The internal Emirati evaluation adds coverage beyond what's in the public Casablanca dataset's UAE subset. TII is essentially saying: the public benchmarks show we're competitive, but here's additional held-out Emirati data where the gap is larger.
Training for Acoustic Chaos
One detail that jumps out: TII augmented training data with background noise, overlapping speech, music, room reverberation, telephony effects, speed variations, and pitch shifts. They applied the same treatment specifically to Emirati recordings.
This matters because conversational ASR lives or dies on robustness to recording conditions. Meetings, phone calls, street recordings — these aren't studio audio. Training for acoustic variability is table stakes, but explicitly calling out the augmentation pipeline for dialectal data suggests TII knows where the failure modes are.
The model also supports word-level timestamps, linking each transcribed word to its audio position. Useful for downstream applications that need alignment, not just a blob of text.
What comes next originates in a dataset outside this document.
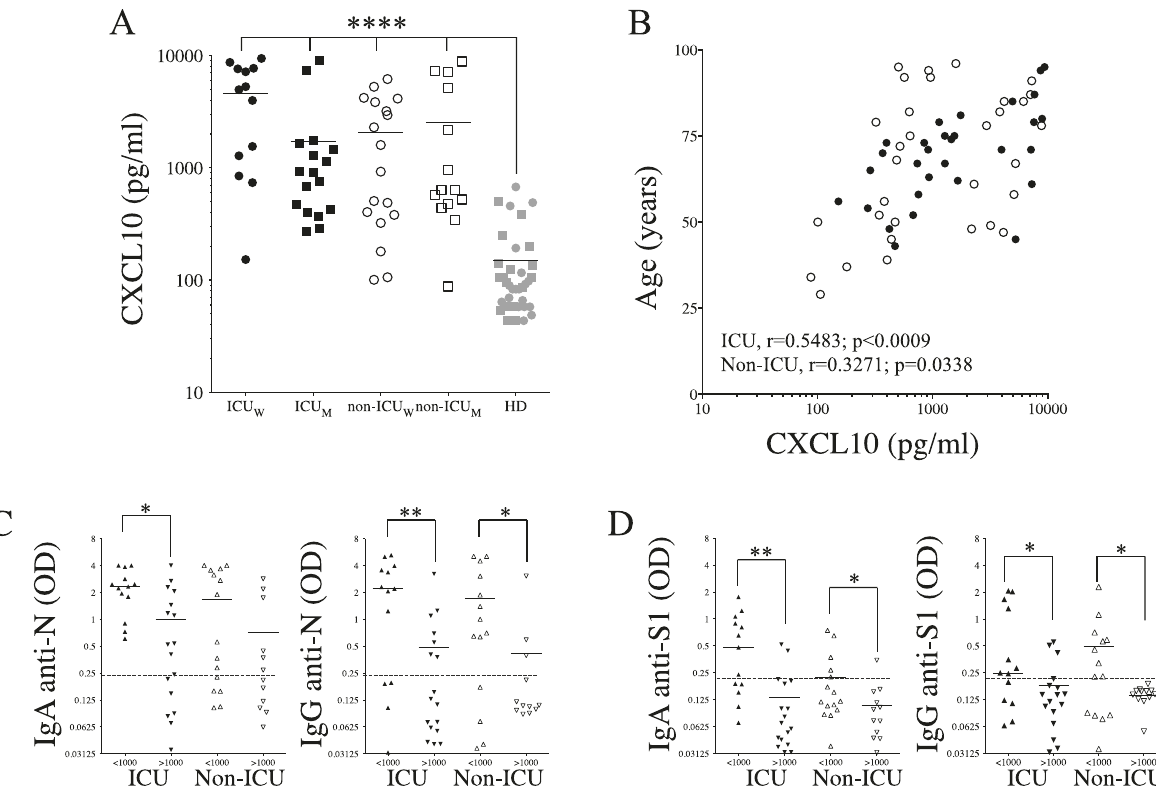
Fig. 7 Relationship between levels of CXCL10 and humoral response. A Levels of CXCL10. Each dot represents an individual. Back symbols are ICU, white symbols are non-ICU, and gray HDs. Circles are females (ICU W and non-ICU W ) and squares are males (ICU M and non-ICU M ). B Correlation between age and levels of CXCL10. Correlations were assessed using the Spearman test and r is indicated. IgA and IgG responses against N C and S1 D of ICU and Non-ICU with higher (>1000 pg/mL) and lower (<1000 pg/ml) of CXCL10. A nonparametric Mann – Whitney test was used for comparison ( p values: *, <0.05; **, <0.01; ***,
English and Multilingual Performance
Falcon-ASR hit 5.74% mean WER on the seven public English test sets used by the Hugging Face Open ASR Leaderboard. That's respectable but not groundbreaking for English ASR in 2026.
The multilingual setup is cleaner than typical: French, Spanish, Portuguese, English, and Arabic all use identical weights. No language identifier needed at inference. The model just outputs a transcript in whatever language it hears. For a 1.6B-parameter model, that's efficient parameter usage.
Foundation: Falcon3-Audio
Falcon-ASR builds on TII's Falcon3-Audio work. The architecture and training approach are detailed in their paper "Competitive Audio-Language Models with Data-Efficient Single-Stage Training on Public Data". Single-stage training on public data is doing a lot of work in that title — it's a claim about training efficiency and data accessibility.
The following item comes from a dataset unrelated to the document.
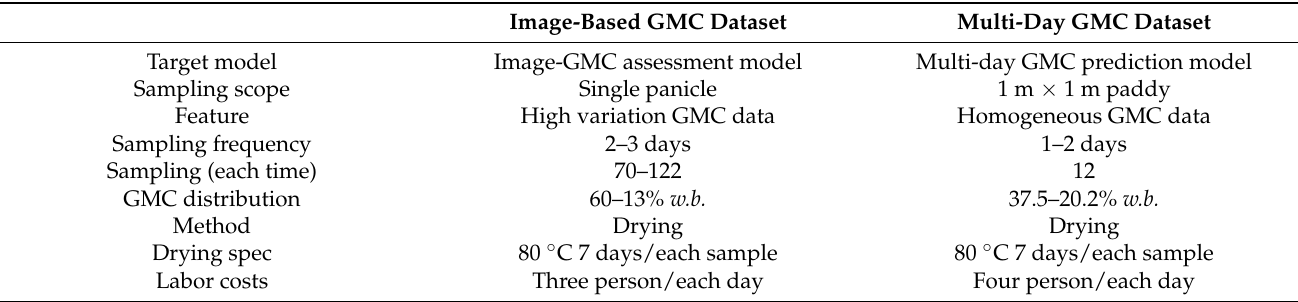
Table 7. Comparison of two on-site sampling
TII also credits the Falcon-Emirati team for Arabic foundation model support. The institutional muscle at TII clearly involves multiple model families (Falcon LLMs, Falcon-Emirati for Arabic NLP, now Falcon-ASR for speech), all under the Falcon umbrella.
What's Missing
The blog post doesn't specify training data sources beyond "Emirati, MSA, other Gulf and Arabic dialects, and English." No dataset names, no hour counts, no breakdown of dialectal distribution. For a model claiming Emirati focus, knowing how much Emirati audio went into training would contextualize the performance claims.
Likewise, the internal Emirati evaluation is described but not released. We get aggregate WER and CER, but no test-set details, no domain breakdown (meetings vs. calls vs. other), no speaker demographics. That's a missed opportunity for transparency, especially when the public benchmark advantage is smaller than the internal one.
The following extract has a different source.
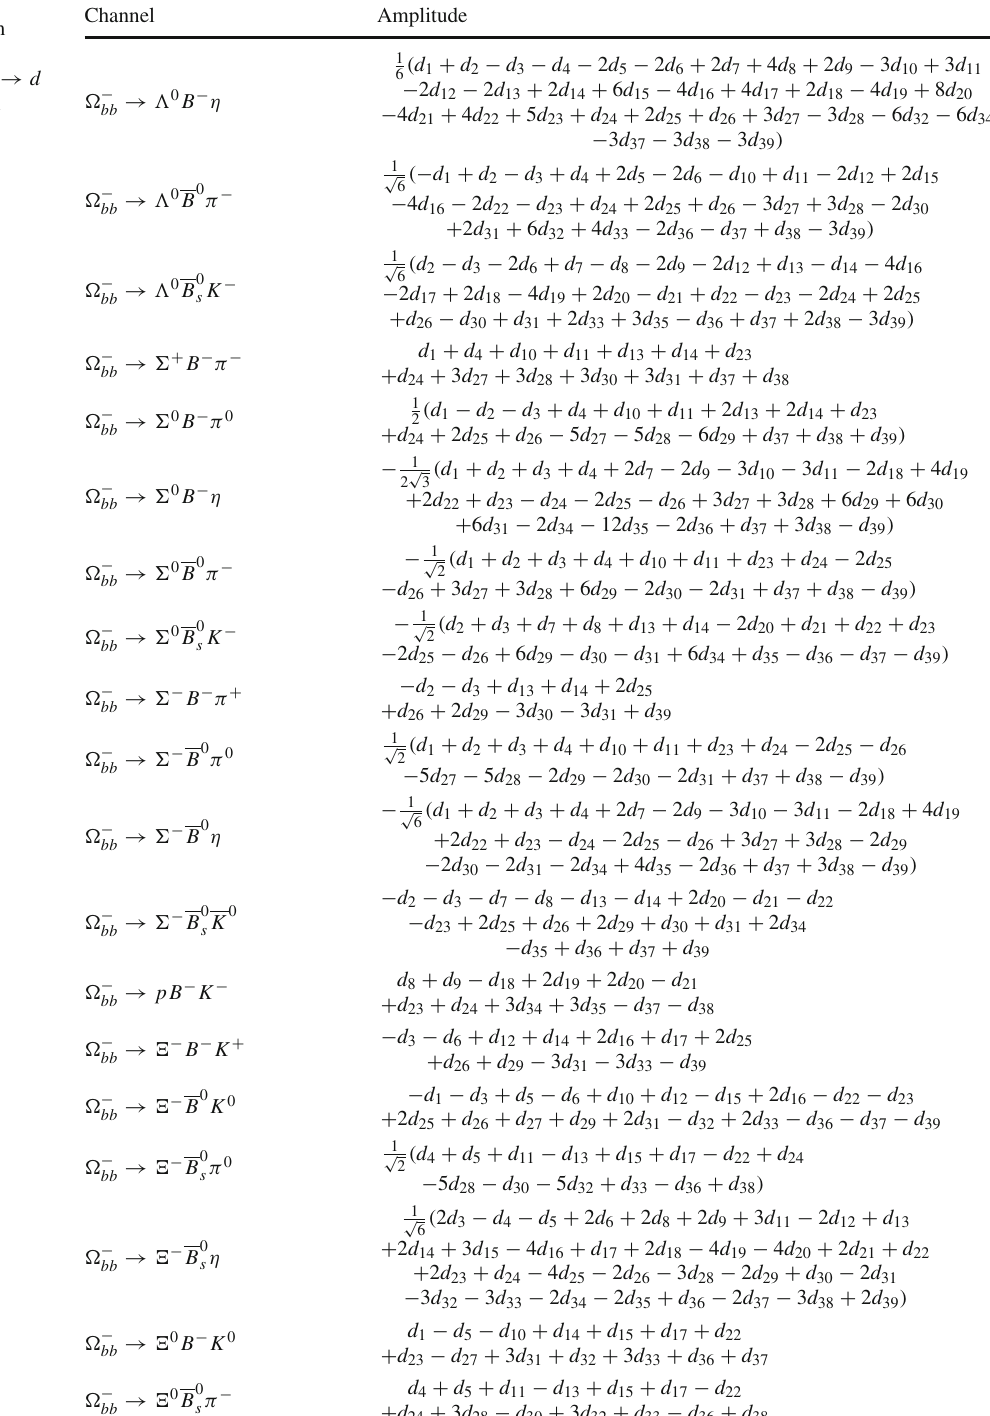
Table 29 Doubly bottom baryon decays into a bottom meson, a light baryon(8) induced by the charmless b → d transition and a light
Finally: no latency numbers, no compute requirements for inference, no discussion of streaming vs. batch. For production deployment, those details matter as much as WER.
The Regional ASR Bet
Falcon-ASR is interesting less for the absolute benchmark numbers — plenty of English ASR models hit similar or better WER — and more for what it represents: a well-resourced bet on dialectal Arabic ASR from a UAE-based research institute.
Emirati Arabic isn't a massive commercial market compared to English or Mandarin. But if you're TII in Abu Dhabi, building state-of-the-art Emirati ASR is both a technical milestone and a strategic asset. This is speech technology that handles the language people actually speak in the region, trained and evaluated with local dialects front and center.
The model is available now on Hugging Face with a demo space. API access and native applications are "planned," which usually means "not yet." But the weights are out there, and 1.6B parameters is small enough to run locally if you need it.
For Arabic ASR practitioners: Falcon-ASR just moved the goalposts on the public leaderboard. For everyone else: this is what regional AI investment looks like when it's executed well.